Most States in Germany have a government monopoly over gambling and eGaming. This means (subject to certain exceptions) that only they are allowed to provide eGaming services to the general public. The legality of these restrictions has long been disputed and despite liberalisation of German gambling laws in 2012, the debate continues.

Permitted gambling services

Private providers are allowed to broker the lottery services of the State monopolies, both on and offline, and horse betting services can also be offered within certain limits. Private providers can, theoretically, apply for one of 20 online sports betting licences to allow them to provide online sports bets to German players but the licensing process, which began in 2012, has still not been completed.

Legality of the German regime

A number of courts have taken the view that German gambling law is in conflict with EU law as it restricts the right of European providers to offer services to German players. While there has been no definitive ruling on the subject, the arguments are strong enough for a number of private providers to take a chance and offer services in Germany despite the official prohibition on supplying eGaming services there.

Tax

Regardless of whether eGaming services are provided lawfully or unlawfully in Germany, taxes will generally have to be paid by all German and foreign gambling operators. For online casino and online poker services, general VAT law applies and the gross gaming revenue (the amount wagered by players less the winnings paid out) is taxed at 19%. Sports bets are taxed at the (much higher) rate of 5% of the stake and lotteries are taxed at 20% of the stake.
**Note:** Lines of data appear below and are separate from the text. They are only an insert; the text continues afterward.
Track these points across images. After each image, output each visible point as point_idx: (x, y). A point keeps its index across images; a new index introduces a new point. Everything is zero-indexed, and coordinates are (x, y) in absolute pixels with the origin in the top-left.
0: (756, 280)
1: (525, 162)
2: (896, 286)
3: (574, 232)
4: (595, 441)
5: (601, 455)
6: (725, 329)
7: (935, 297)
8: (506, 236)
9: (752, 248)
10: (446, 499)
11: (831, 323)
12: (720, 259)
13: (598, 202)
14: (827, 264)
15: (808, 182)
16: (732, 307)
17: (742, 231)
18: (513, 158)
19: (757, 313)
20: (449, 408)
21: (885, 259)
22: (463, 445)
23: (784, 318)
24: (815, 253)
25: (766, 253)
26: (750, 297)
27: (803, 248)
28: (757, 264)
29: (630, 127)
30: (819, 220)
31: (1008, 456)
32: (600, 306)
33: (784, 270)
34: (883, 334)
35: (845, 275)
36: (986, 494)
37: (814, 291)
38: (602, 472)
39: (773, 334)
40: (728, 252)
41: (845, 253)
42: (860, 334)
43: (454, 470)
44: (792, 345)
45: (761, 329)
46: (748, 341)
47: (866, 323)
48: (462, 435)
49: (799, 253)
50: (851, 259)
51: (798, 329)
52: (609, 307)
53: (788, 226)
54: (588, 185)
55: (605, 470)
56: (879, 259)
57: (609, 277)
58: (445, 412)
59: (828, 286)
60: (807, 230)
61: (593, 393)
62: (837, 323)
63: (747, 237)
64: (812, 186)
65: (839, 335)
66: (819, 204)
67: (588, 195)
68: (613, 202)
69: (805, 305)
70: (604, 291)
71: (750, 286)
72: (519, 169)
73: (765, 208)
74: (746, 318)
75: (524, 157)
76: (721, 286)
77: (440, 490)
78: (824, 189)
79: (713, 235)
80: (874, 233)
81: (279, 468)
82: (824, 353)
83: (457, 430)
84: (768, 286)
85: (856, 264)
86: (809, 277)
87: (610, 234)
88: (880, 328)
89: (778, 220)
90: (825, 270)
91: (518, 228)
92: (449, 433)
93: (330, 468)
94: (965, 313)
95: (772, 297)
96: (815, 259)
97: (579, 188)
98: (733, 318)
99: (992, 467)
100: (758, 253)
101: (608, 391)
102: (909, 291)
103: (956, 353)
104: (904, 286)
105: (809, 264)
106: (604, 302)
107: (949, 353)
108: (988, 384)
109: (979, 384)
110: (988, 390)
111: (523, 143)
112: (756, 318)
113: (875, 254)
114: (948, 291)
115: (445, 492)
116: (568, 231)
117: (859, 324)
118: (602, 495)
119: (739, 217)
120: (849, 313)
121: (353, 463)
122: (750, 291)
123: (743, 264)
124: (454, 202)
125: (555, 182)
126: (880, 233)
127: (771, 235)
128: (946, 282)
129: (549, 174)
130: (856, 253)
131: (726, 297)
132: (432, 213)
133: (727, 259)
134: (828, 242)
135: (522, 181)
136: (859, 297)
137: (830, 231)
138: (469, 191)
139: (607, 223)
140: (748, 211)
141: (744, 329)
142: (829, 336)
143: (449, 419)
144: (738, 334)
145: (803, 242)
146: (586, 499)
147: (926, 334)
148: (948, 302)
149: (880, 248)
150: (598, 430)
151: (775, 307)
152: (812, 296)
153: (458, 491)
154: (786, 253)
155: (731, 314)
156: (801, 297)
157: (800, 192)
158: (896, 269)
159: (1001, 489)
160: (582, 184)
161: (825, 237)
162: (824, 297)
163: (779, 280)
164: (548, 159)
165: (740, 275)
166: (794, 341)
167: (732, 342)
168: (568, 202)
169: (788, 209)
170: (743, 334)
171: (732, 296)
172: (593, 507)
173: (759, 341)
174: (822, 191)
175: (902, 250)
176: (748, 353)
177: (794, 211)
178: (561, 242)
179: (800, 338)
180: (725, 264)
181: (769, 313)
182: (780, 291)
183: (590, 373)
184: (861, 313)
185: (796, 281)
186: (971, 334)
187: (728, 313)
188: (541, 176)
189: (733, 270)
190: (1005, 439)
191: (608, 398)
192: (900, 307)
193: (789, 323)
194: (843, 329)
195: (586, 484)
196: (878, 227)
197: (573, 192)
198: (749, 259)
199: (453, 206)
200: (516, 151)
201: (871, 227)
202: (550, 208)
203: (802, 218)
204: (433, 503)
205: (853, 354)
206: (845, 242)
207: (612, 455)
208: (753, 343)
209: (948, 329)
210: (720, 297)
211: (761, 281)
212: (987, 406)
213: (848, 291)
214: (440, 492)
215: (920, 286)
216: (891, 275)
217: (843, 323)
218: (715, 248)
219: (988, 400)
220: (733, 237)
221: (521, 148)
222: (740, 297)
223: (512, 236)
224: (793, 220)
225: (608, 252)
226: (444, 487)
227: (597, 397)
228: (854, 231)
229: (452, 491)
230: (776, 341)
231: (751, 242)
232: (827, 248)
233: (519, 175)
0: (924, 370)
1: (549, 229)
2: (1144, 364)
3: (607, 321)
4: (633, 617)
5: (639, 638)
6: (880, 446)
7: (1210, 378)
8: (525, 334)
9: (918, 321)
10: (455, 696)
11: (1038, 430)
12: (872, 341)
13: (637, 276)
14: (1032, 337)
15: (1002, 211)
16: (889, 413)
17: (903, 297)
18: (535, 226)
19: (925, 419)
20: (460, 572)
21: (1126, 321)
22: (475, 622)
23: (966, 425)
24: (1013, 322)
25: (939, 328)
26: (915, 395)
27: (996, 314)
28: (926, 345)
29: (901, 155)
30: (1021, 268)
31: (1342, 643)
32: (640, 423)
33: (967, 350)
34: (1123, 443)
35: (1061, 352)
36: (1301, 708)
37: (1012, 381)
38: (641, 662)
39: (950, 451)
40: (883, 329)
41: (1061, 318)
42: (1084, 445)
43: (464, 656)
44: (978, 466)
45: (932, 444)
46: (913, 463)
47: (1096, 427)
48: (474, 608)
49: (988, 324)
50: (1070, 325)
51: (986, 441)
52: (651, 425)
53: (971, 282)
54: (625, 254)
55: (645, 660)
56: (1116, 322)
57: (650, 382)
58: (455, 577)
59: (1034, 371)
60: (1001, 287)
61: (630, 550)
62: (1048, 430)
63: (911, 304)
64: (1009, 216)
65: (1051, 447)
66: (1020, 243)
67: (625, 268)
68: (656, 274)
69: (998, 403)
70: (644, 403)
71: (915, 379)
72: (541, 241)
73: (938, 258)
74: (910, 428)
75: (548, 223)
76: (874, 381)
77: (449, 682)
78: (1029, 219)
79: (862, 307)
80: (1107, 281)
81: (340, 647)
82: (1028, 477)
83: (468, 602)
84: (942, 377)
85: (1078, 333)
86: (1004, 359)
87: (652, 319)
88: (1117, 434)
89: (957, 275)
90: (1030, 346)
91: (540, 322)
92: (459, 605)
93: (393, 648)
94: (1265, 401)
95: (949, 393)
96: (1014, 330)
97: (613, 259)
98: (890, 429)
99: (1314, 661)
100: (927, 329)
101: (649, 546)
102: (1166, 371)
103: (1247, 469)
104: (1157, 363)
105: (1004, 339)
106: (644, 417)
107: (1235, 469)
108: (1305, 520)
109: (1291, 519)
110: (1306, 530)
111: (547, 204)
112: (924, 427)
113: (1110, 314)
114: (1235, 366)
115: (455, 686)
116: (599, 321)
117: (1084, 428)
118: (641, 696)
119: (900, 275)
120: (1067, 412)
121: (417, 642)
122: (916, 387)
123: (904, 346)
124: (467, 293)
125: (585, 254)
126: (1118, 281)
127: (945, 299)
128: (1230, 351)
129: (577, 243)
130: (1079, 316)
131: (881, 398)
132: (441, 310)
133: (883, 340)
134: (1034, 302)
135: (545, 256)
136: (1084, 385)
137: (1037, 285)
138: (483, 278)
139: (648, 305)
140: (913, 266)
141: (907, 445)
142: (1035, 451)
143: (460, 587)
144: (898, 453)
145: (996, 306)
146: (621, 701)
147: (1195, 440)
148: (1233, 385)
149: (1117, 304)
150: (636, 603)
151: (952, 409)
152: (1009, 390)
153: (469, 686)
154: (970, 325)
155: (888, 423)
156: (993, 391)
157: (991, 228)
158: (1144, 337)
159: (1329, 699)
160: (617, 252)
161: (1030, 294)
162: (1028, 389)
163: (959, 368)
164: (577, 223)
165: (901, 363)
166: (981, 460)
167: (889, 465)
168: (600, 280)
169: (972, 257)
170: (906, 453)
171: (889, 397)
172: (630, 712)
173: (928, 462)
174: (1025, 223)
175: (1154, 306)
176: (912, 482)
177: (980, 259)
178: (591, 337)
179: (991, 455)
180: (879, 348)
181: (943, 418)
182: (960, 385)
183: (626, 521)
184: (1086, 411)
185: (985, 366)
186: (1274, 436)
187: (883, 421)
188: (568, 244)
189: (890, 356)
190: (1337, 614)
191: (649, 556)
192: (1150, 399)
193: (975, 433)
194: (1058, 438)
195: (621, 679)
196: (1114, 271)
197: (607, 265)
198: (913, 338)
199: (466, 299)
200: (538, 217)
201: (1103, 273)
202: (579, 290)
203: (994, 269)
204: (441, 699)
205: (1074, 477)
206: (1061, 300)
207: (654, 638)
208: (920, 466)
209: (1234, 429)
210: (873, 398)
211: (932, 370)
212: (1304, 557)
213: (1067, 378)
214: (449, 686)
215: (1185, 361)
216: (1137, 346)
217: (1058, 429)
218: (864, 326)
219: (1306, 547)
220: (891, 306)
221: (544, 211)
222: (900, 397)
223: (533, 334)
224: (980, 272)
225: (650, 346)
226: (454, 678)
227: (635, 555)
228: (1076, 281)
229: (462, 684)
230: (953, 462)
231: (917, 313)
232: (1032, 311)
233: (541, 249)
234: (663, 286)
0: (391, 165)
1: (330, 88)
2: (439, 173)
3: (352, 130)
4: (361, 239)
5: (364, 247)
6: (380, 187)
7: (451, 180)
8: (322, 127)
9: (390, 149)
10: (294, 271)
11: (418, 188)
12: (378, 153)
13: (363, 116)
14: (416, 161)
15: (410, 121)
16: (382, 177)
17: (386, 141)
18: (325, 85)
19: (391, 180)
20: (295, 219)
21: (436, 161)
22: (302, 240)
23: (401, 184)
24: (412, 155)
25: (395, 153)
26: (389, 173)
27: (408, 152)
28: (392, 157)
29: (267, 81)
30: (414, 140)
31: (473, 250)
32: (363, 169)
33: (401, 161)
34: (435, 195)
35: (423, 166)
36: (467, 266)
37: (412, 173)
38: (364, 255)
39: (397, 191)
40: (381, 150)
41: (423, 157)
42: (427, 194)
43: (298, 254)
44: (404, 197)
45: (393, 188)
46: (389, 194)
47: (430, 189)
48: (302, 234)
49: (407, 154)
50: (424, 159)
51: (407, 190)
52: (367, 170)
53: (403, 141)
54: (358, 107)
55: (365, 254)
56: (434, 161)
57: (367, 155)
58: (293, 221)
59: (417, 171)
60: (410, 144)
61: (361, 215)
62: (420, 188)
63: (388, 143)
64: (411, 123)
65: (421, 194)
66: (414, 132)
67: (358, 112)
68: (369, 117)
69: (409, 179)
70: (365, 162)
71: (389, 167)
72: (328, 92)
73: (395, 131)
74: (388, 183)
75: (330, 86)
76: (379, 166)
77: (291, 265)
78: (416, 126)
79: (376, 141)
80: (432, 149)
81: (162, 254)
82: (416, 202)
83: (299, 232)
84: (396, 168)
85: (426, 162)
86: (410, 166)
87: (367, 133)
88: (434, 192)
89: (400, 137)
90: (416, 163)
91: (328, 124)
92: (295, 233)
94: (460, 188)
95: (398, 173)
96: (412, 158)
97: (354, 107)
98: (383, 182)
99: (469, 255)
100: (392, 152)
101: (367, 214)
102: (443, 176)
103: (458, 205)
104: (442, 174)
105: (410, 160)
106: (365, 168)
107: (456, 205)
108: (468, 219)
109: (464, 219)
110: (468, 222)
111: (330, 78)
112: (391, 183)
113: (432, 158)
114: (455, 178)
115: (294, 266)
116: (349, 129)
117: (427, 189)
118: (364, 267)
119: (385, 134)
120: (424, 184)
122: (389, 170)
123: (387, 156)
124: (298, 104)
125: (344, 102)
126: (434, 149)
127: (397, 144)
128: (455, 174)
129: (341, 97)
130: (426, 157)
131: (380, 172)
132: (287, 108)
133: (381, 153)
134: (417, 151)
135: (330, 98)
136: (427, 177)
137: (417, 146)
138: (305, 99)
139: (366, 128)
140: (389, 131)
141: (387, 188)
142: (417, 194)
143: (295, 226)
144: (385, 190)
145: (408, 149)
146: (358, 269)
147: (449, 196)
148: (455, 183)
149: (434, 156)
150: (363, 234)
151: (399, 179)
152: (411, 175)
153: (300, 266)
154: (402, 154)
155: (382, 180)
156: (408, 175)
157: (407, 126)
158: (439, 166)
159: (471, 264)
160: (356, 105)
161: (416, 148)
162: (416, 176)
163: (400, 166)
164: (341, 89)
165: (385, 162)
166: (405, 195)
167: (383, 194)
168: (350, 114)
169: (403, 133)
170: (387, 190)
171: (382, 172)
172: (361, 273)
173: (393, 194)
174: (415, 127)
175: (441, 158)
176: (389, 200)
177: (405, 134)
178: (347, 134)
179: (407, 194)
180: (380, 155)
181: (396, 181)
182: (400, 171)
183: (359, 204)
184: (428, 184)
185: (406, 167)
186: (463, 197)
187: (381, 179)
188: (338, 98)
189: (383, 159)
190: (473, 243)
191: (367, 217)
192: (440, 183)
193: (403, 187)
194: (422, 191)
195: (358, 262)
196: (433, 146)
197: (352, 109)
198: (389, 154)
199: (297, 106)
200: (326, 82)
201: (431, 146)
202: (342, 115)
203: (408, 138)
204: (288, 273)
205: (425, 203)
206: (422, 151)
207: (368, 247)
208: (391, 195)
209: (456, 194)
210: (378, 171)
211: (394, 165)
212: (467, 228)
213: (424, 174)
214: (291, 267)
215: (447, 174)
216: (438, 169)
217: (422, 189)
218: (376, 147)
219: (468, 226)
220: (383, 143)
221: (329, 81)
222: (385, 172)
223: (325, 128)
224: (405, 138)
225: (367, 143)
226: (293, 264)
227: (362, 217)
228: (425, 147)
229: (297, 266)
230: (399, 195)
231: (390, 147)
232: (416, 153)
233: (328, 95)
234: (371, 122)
Privacy requirements for eGaming operators in Germany

Germany has one of the strictest privacy laws in Europe. This does not usually prevent eGaming operators collecting and using player data for the purpose of providing their services. This means collection of a player's name, address, email address, games played, billing details etc. is generally permitted provided they are deleted once no longer required. The rules for marketing emails are, however, subject to much stricter requirements.

As a general rule, marketing emails are only permitted after the recipient has given unambiguous consent to receiving them. In order for consent to be valid, the prospective recipient must be fully informed about the nature and quantities of emails which will be sent.

The position under German law is different to those in other EU countries. Whereas ticking a box on a website to indicate consent is sufficient in most EU jurisdictions, in Germany, a 'double opt-in' is required for consent to be enforceable. This means that after having received the initial opt-in, the provider must send out an (advert free) confirmation email to the user who must then indicate a second consent by clicking on a link in the email.

The only exception to this requirement is where there is already a contractual relationship between the eGaming operator and the user, in which case, it is sufficient to give the user prior notice that marketing emails will be sent, together with information about how to opt out.

Failure to comply with the requirements in relation to marketing emails is likely to breach both German data protection law and German unfair competition law and may result in action, not only by data protection authorities, but also by competitors of the eGaming operator and by consumer protection agencies.